Tuesday, August 14, 2007

Going south

The football season is merely 3 days old and in the space of just two matches Southampton have managed to position themselves at the bottom of the Championship, and exit themselves from the Carling Cup.

What a relief it is to know that it is the "taking part" that counts.

Thursday, August 09, 2007

Quality Journalism

As is common in most newspapers these days, the Gulf News (the local UAE 'broadsheet' - a reference only to its size and certainly not to its standard of journalism) runs a Daily Gulf News Poll, inviting readers to vote online to the question that the paper presumably considers to be the most topical issue of the day.

Given the number of different issues that impact and affect modern society and the planet generally, one might expect a topical, insightful, thought-provoking issue to be the norm. An issue, say, where the responses are destined to show an interesting diversity of opinion, and which might speak volumes about the public perception of key issues affecting modern life.

And so it was with yesterday's question:

"How are you feeling today?"

Don't be fooled. For some, this was clearly a challenging question to ponder. One that should not be met with a knee-jerk response.

The Gulf News deemed the results so worthy of note that they justified a full article explaining the results on today's front pages. 3 full column inches in fact.

The best part was that while 42% were feeling happy, and 34% were not, and full 24% (that's basically one in four) opted for "I don't know".

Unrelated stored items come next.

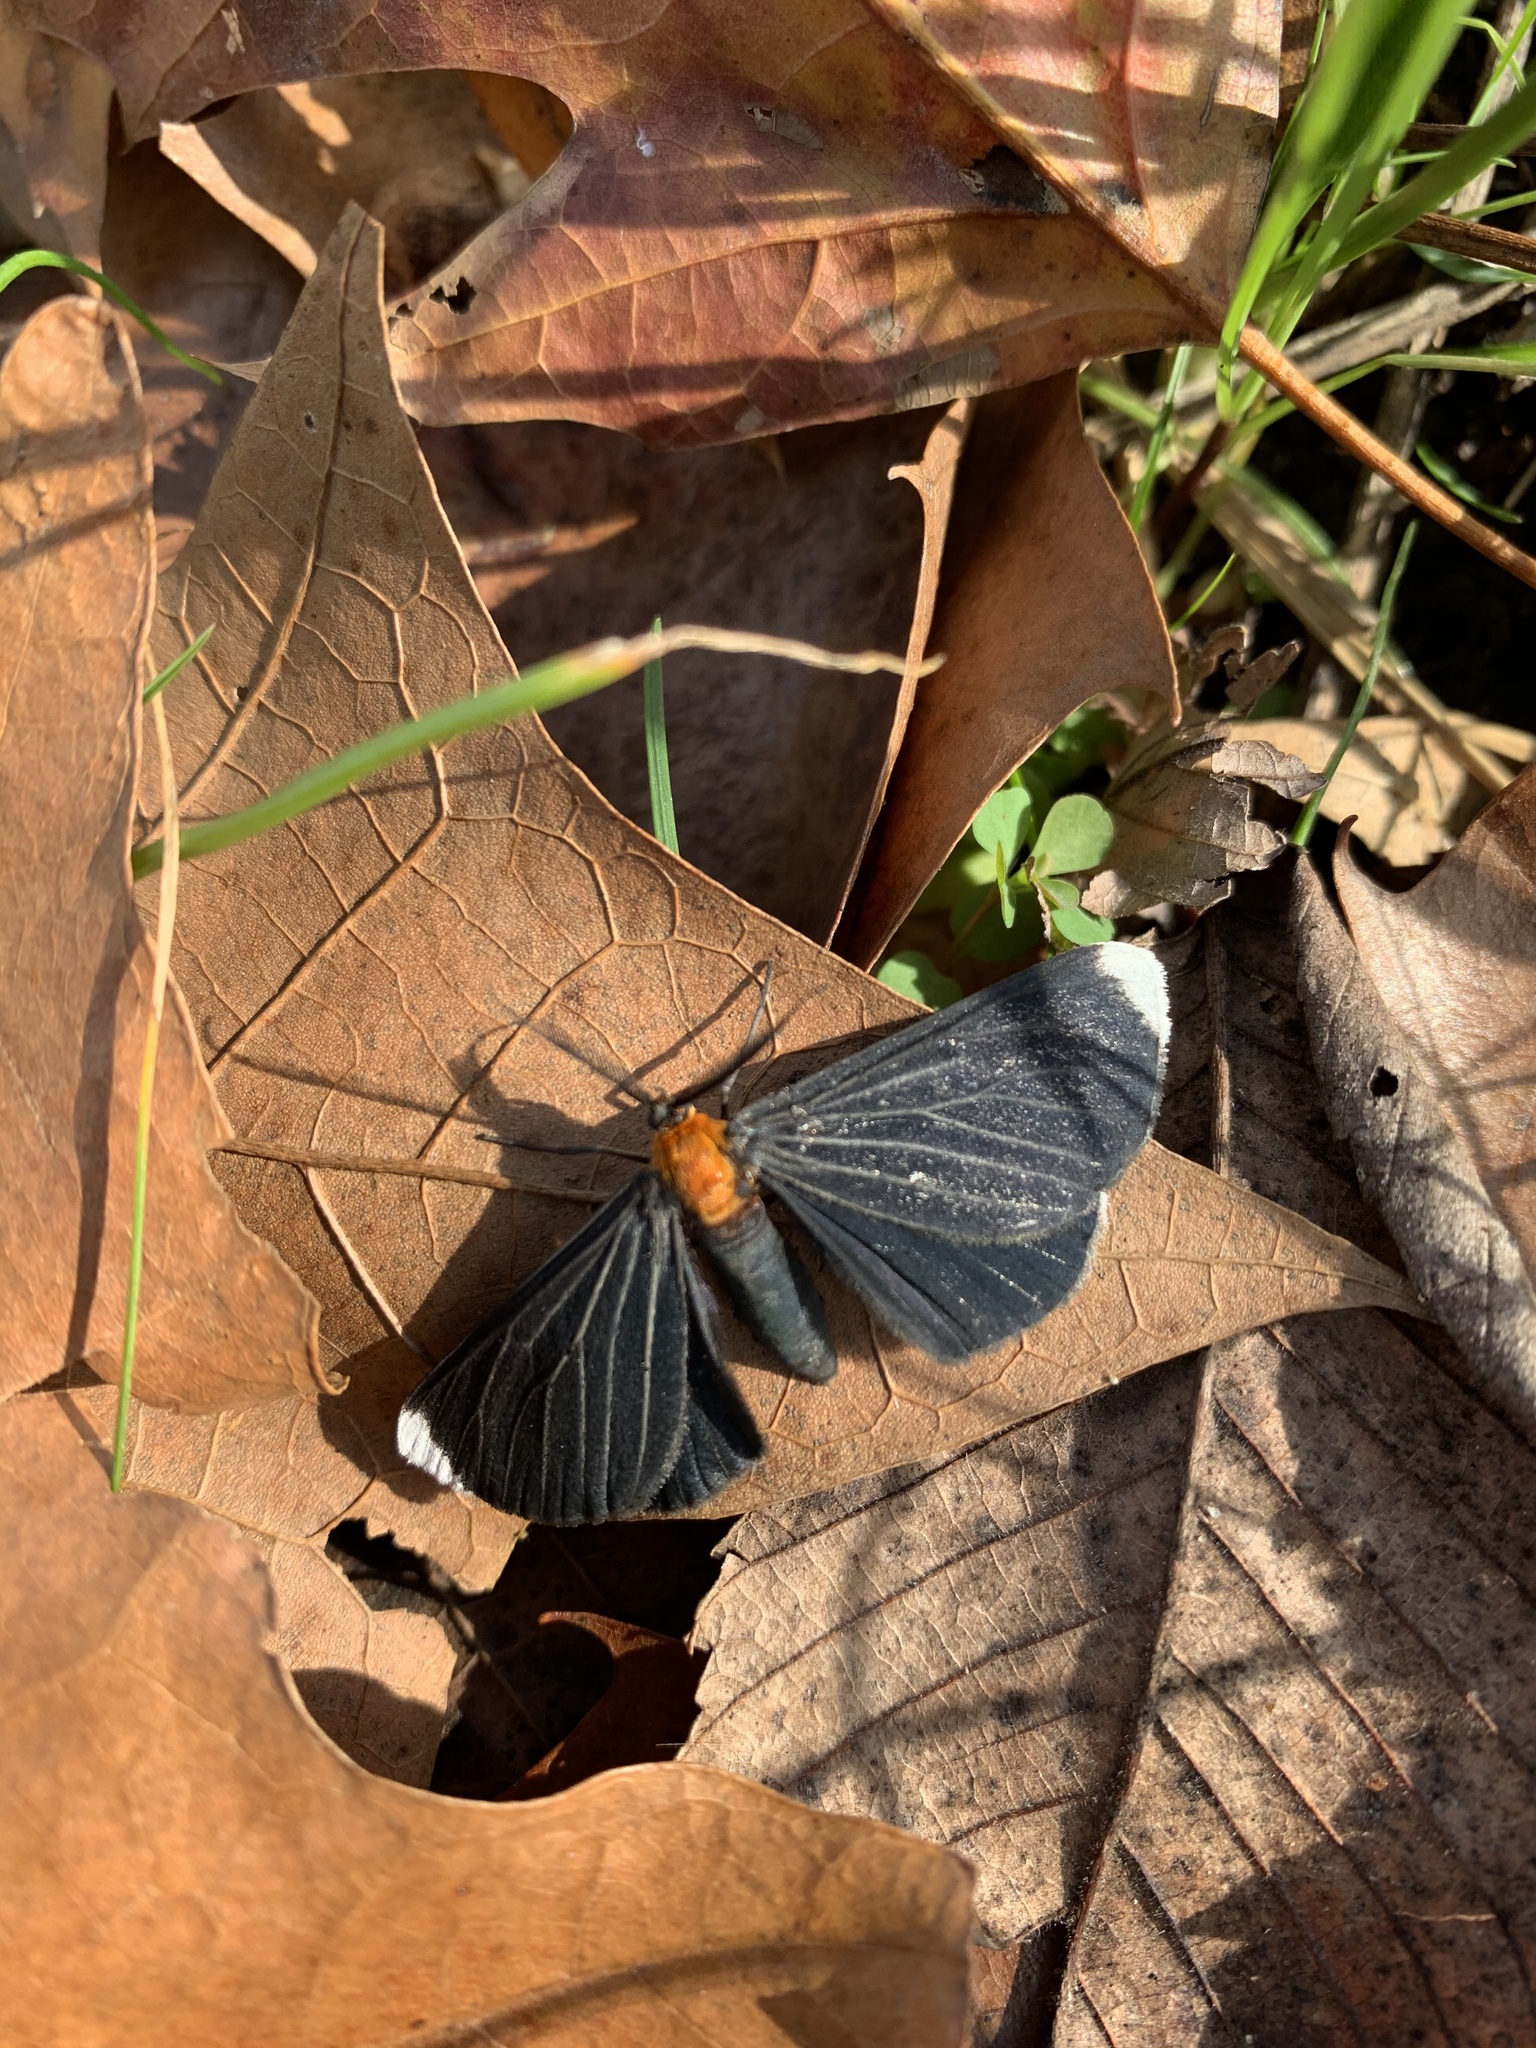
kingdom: Animalia
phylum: Arthropoda
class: Insecta
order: Lepidoptera
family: Geometridae
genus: Melanchroia
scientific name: Melanchroia chephise
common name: White-tipped black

I DON'T KNOW??? It's a simple enough question isn't it? How can a quarter of the people in this country, when invited to 'vote' in response to the most commonly asked question in regular conversation ("How are you?"), actively take the time to log on to the Gulf News website in order to choose the "I don't know" option?

And then how can the Gulf News not only justify filling a large portion of its front page with a report on this poll, but also then choose to focus on the "problem" that only 42% consider themselves happy and thereby miss the more alarming fact, without any hint of irony or sarcasm, that 24% of the country (or at least readers of this poor excuse for a newspaper) are clearly comprised of indecisive, mentally challenged morons?

Thank goodness the UAE has the good sense not to entrust more radical issues, such as parliamentary democracy, to the will of the people.